Biz School Blindness
Sank Enron

By JOHN LEBOUTILLIER

Harvard Business School: It's called the West Point of capitalism. In fact, the school's bottom-line-only philosophy has had a poisonous effect on American business practices.
The Enron disaster is the most recent — and spectacular — manifestation.

To illustrate my point, let me take you back to a classroom at the school in the late winter of 1978. The course was productions and operation management, taught by Chip Bupp, a thoughtful and serious man.

On this particular day, the case study involved a company that manufactured a product that might be harmful, even fatal, to the consumer. The question was, what should you do, if you were the company's CEO, in such an ambiguous but potentially dangerous situation?

Several students offered suggestions, none of which galvanized the class. Then a hand shot up, and Bupp said, "Jeff, what would you do?"

Jeff, with his thinning blond hair, wire-rim spectacles and slight Southern drawl, was one of the brightest members of the class and a natural leader. When he talked, as the commercial used to say, everyone listened.

"I'd keep making and selling the product," Jeff said. "My job as a businessman is to be a profit center and to maximize return to the shareholders. It's the government's job to step in if a product is dangerous." Several heads nodded.

Neither Jeff nor those who agreed with him seemed to care about the potential effects of their cavalier attitude. What if the product really did harm consumers? How about the company's employees? Were they in danger during the manufacture of the product? What would happen to the company if the CEO's decision was wrong?

Few in the classroom that day dared to raise these questions. At Harvard Business School — and business schools nationwide — you're considered soft, a wuss, if you dwell on morality or scruples.

As the years went by, Jeff had a meteoric career. He became a partner in the McKinsey consulting firm. From there he joined Enron and was soon promoted to president and chief executive officer.

Jeff is Jeffrey Skilling, who resigned under unexplained circumstances in August after only six months on the job.

In two stock sales before and after his departure, he cashed out $30.6 million worth of Enron stock.

Written task 1
According to the article on Harvard Business School and Enron, what dollar amount of Enron stock did Jeffrey Skilling cash out in two stock sales around his departure?
Written task 2
Transcribe the passage of the Enron article that starts at "To illustrate my" and ends at "and serious man.".

Dataset content
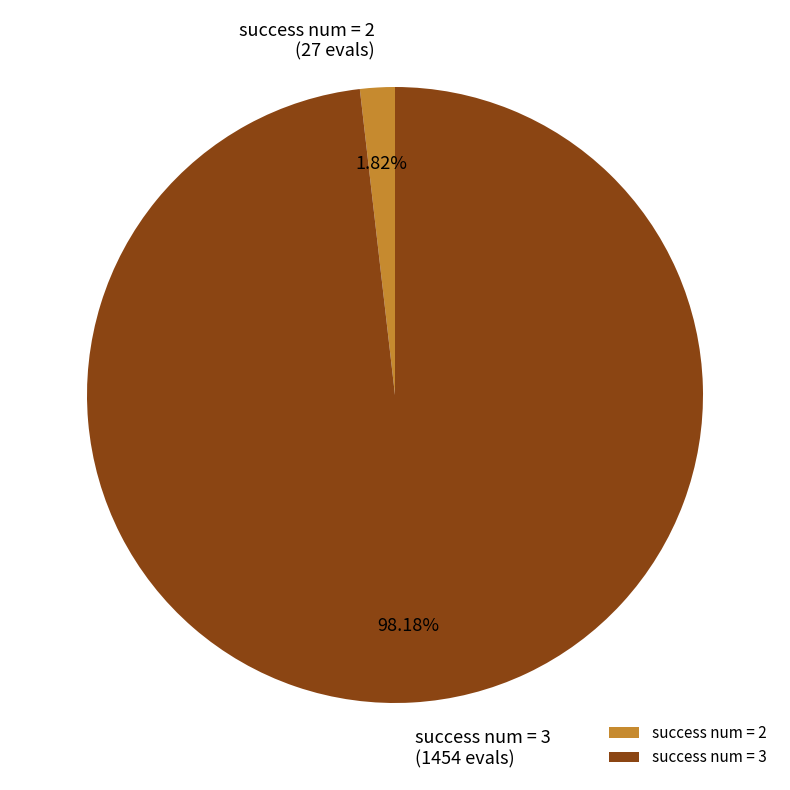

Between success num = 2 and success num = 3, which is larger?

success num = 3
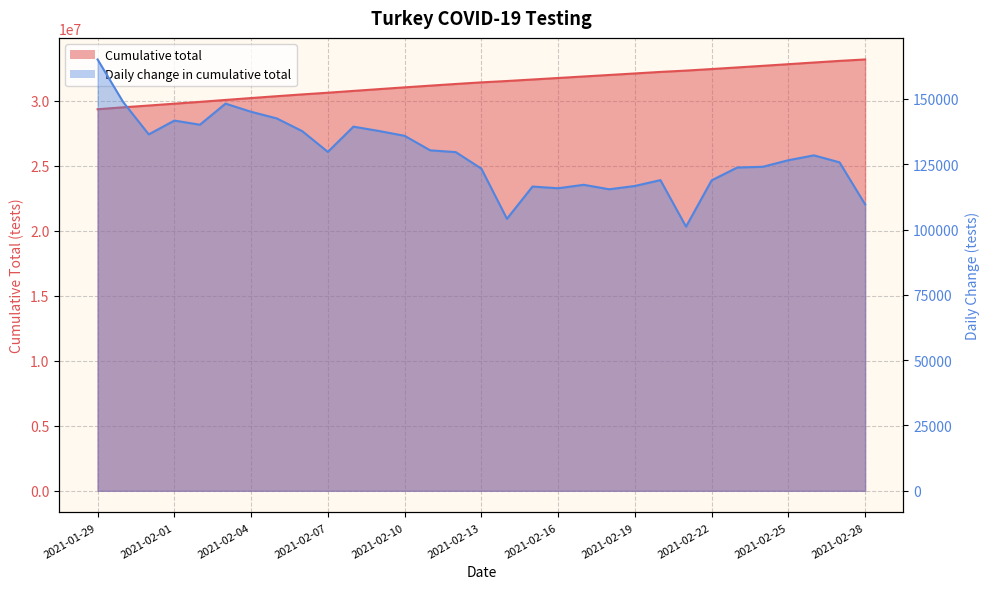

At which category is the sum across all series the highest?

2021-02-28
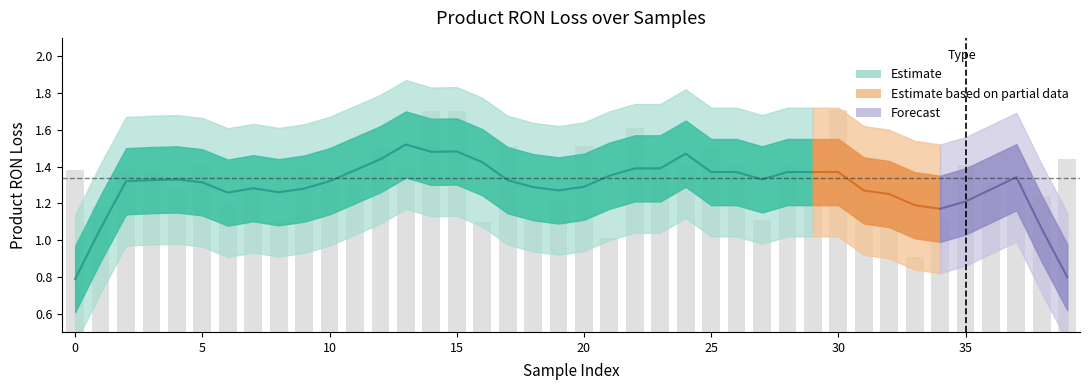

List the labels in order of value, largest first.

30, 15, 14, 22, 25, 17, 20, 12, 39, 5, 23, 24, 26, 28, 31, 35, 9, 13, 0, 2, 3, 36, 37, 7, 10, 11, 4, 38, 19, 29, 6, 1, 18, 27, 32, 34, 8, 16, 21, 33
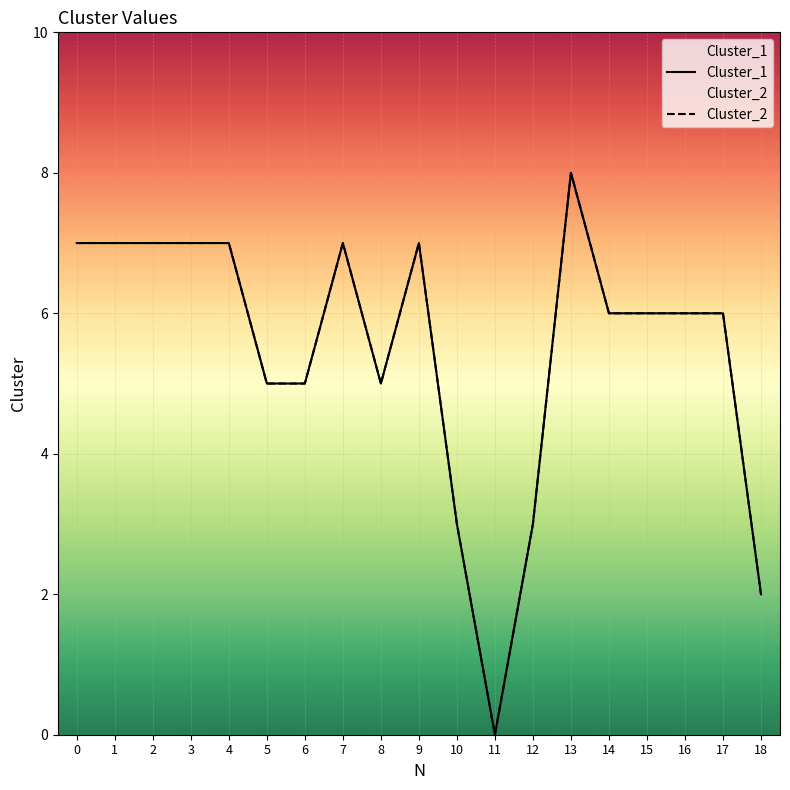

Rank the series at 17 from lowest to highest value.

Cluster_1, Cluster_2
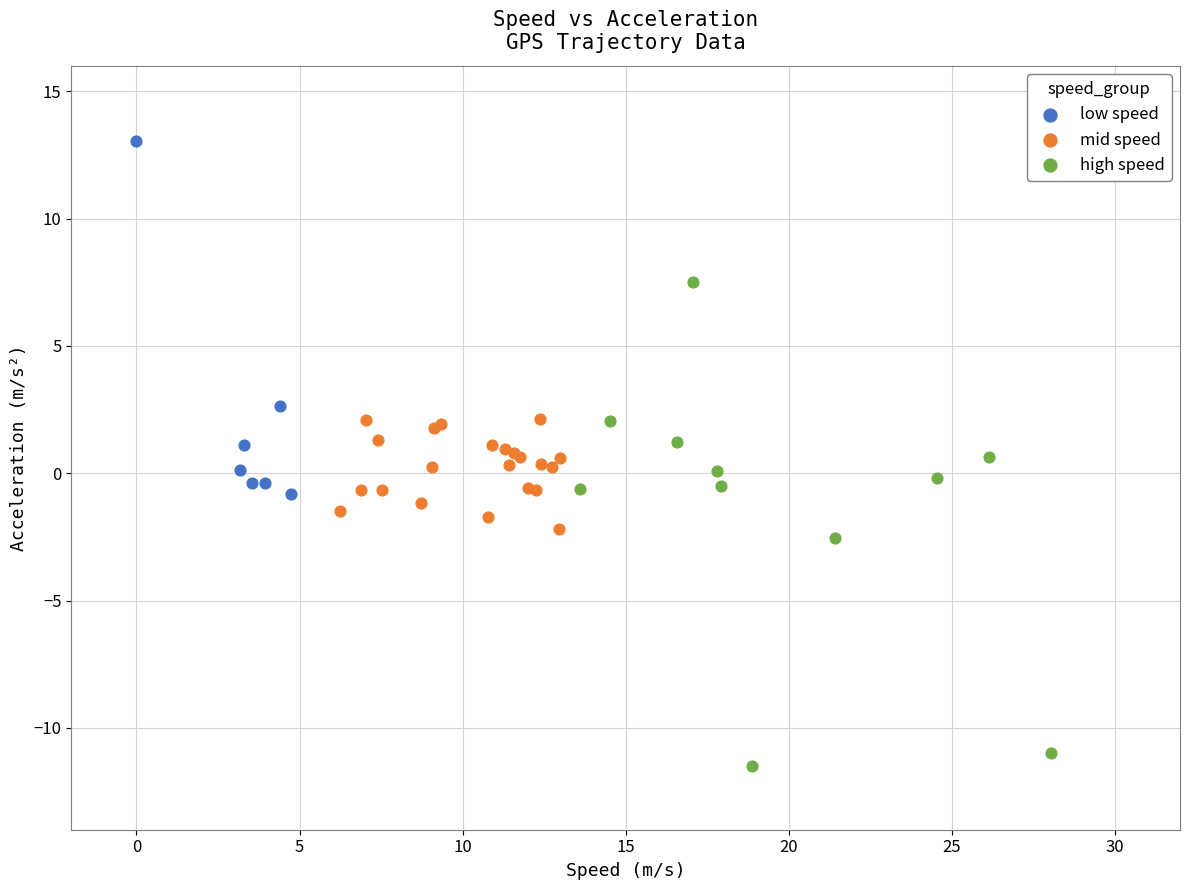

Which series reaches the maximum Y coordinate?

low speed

...

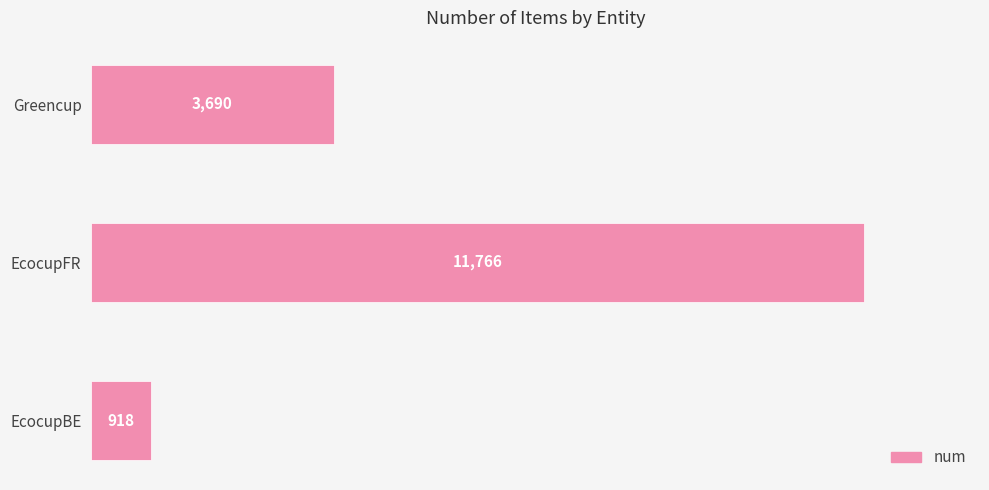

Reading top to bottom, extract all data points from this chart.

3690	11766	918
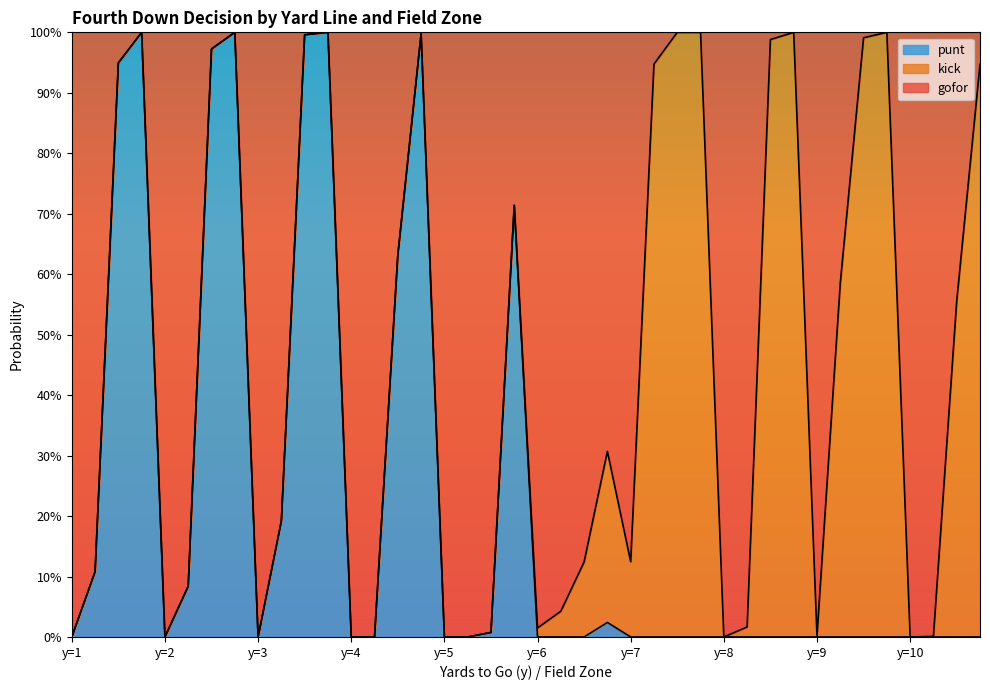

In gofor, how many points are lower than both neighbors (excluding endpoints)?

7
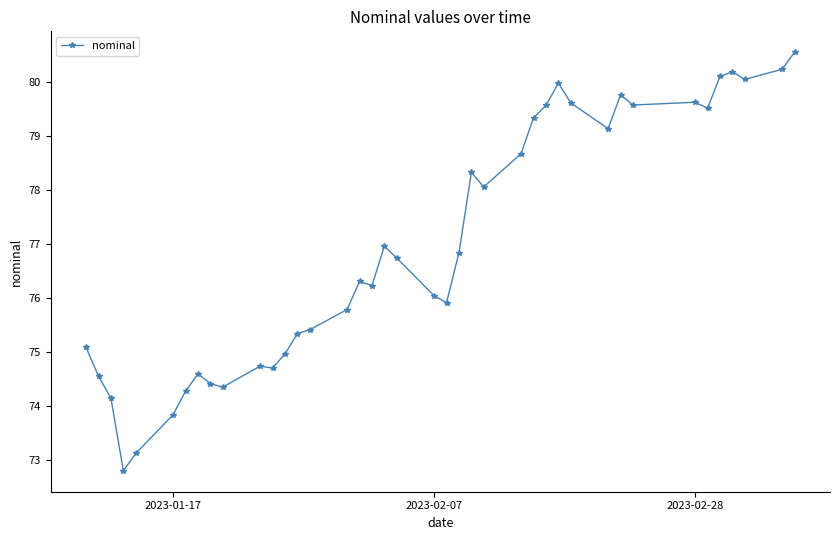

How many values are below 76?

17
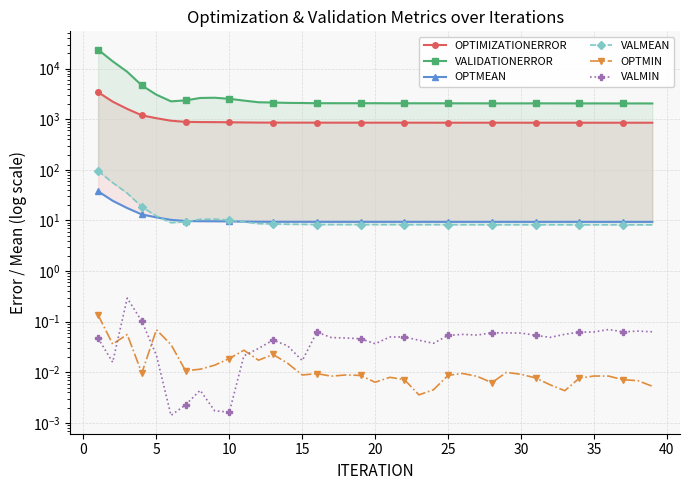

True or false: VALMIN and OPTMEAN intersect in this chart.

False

==

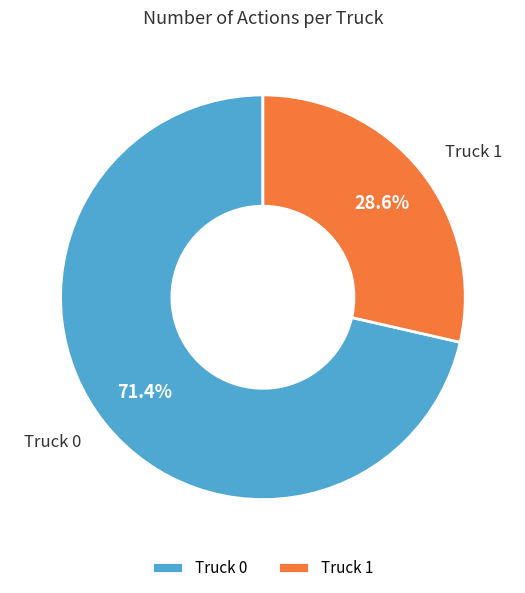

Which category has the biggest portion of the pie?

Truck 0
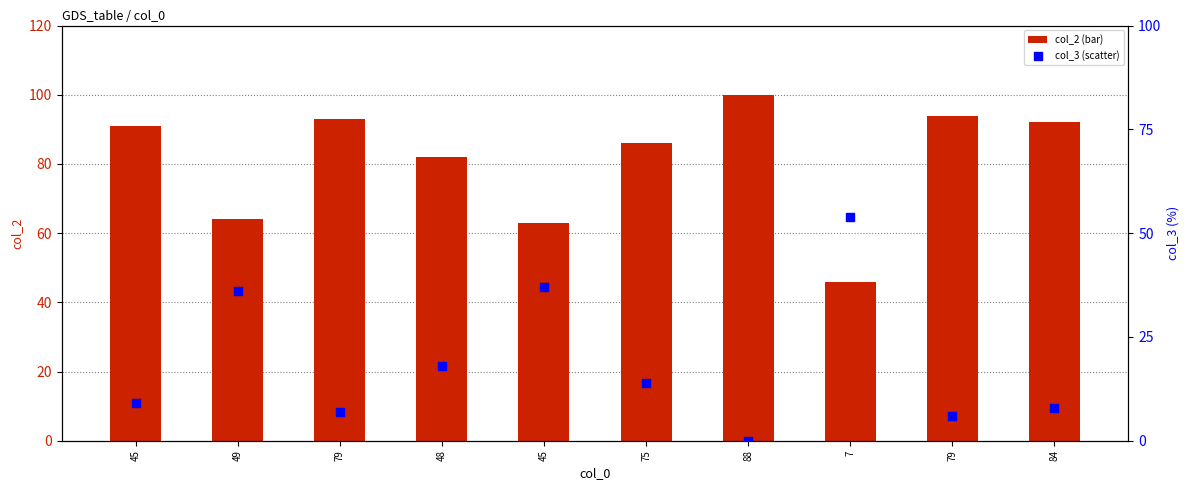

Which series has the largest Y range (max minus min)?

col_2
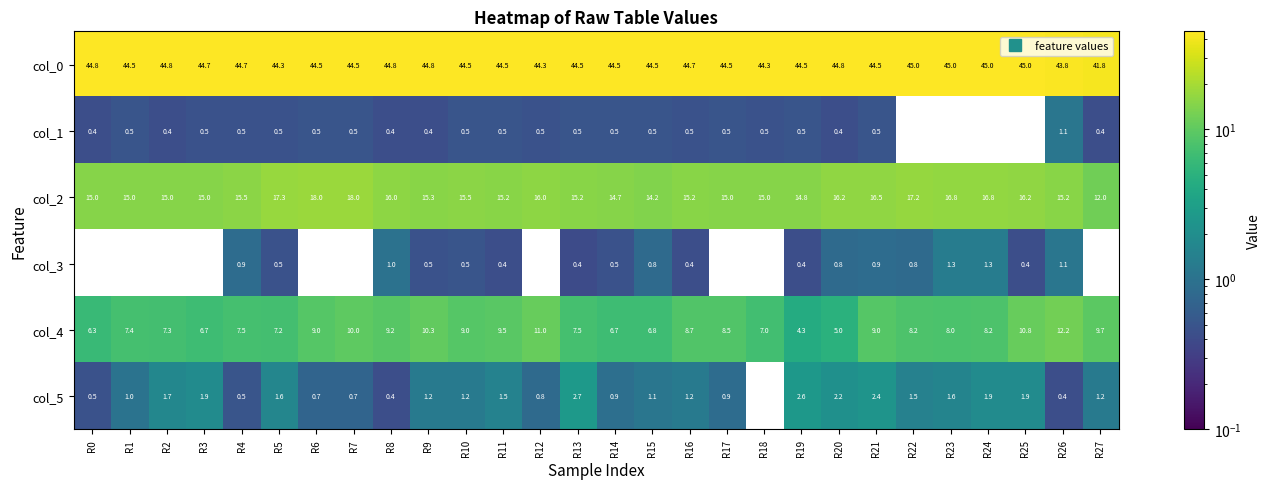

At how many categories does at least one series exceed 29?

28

Output 1
$30.6 million

Output 2
To illustrate my point, let me take you back to a classroom at the school in the late winter of 1978. The course was productions and operation management, taught by Chip Bupp, a thoughtful and serious man.